Parents should have a reasonable expectation that children will eat food that is reasonable for them to eat. It is silly and short-sighted for parents to serve a child fresh and healthy food, only to allow the child to reject it and then bring out the chips or crackers that the child requests (or demands?). Some parents seem to be bound by some sort of guilt or obligation only to serve their child what the child prefers, and then the parents complain about the child’s dietary preferences. In general, it appears quite clear that picky eaters are made, not born. A poor child destitute of resources may have the potential palate of a three-Michelin Star chef, but if rice and beans are the only way the child can subsist, should the poverty-stricken parents believe that they are morally in the wrong because they cannot accommodate their child’s preferences? Of course not. But we have just used the key word in the whole discussion: accommodate. When parents choose to bow to their child’s wishes regarding their diet, they are not generally recognizing a need for their child which, if they do not meet it, their child will die or suffer irreparable harm. They are rather accommodating their child’s preferences, and they should recognize it as such. No child in the world has a need to receive just what they want for every meal. No child in the world has a need for every preference to be accommodated. Parents may choose to accommodate their child’s wishes, but they should not frame it as though their child can somehow only subsist on their favorite foods or they will die. The parents are allowing their child to dictate the terms of their diet, plain and simple. If parents do this, they do not have a right to complain about their child’s dietary preferences, because they are enabling them.  

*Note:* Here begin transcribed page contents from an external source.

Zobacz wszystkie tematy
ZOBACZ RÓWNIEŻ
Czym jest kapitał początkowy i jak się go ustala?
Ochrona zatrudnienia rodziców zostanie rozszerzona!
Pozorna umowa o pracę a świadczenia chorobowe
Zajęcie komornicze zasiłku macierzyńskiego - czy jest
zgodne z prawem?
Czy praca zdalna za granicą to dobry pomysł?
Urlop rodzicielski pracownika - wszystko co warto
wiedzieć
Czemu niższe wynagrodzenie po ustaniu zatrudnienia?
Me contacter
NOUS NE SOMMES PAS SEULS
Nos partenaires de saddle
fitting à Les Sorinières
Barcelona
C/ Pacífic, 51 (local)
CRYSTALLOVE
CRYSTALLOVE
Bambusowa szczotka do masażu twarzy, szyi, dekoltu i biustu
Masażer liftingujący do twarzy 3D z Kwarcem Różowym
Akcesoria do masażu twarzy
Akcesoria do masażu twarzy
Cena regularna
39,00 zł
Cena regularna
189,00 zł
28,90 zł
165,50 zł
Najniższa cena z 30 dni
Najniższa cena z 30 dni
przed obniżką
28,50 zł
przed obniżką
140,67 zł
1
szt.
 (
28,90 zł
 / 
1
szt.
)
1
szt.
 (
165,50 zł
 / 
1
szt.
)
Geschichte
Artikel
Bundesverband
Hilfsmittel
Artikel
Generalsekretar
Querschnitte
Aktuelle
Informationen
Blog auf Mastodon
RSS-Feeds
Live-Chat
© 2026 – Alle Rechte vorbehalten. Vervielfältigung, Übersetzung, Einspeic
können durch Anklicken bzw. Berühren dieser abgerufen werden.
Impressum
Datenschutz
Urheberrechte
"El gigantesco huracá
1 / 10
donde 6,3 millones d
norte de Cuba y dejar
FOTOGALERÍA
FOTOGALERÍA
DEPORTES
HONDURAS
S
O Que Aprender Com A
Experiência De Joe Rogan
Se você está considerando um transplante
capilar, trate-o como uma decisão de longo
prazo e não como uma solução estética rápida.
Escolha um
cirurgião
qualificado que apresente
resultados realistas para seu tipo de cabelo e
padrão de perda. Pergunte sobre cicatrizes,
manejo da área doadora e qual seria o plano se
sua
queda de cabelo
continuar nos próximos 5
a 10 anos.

Surviving is not the Same as Thriving

Third, we can observe that people can survive, and even be healthy, despite not eating all of the food they prefer. The Israelites famously did not enjoy eating the manna every day, even if there were multiple ways to use it. People generally crave variety, probably because a varied diet is generally healthy. Although the Israelites craved different foods, they could survive just fine off the bread from Heaven. This was a way that Israel, who is called Yahweh’s firstborn son in Exodus, provided for His people in the wilderness.[1] What do parents make of this? It is surely not that they should only ever serve their children the same foods and discipline them if they complain. Eating only manna clearly wasn’t ideal. As soon as the people crossed the Jordan and ate off the land, the manna ceased.[2] Ideally, then, a person’s diet is varied and natural, not monotonous (even if the food is from heaven!).

Conclusion

Eating is sometimes an issue fraught with difficulties and conflict between parents and children. A text like Numbers 11:6 helps to maintain important distinctions. What a child wants to eat and what a child needs to eat may be two different things. What a child doesn’t prefer and what a child truly cannot digest are also two different things. Parents need to keep these kinds of distinctions in mind so that their thinking and understanding can be clear. Parents are not required to give a child everything they prefer, but parents should be aware when the choices they make are due to the preferences of the child and when they are due to the needs of the child. Keeping those two separate can go a long way to helping parents make wise decisions about what to feed their children and how to help them eat.


[1] Exodus 4:22: “Then you shall say to Pharaoh, ‘Thus says the LORD, Israel is my firstborn son…” 

[2] Joshua 5:12: “And the manna ceased the day after they ate of the produce of the land. And there was no longer manna for the people of Israel, but they ate of the fruit of the land of Canaan that year.”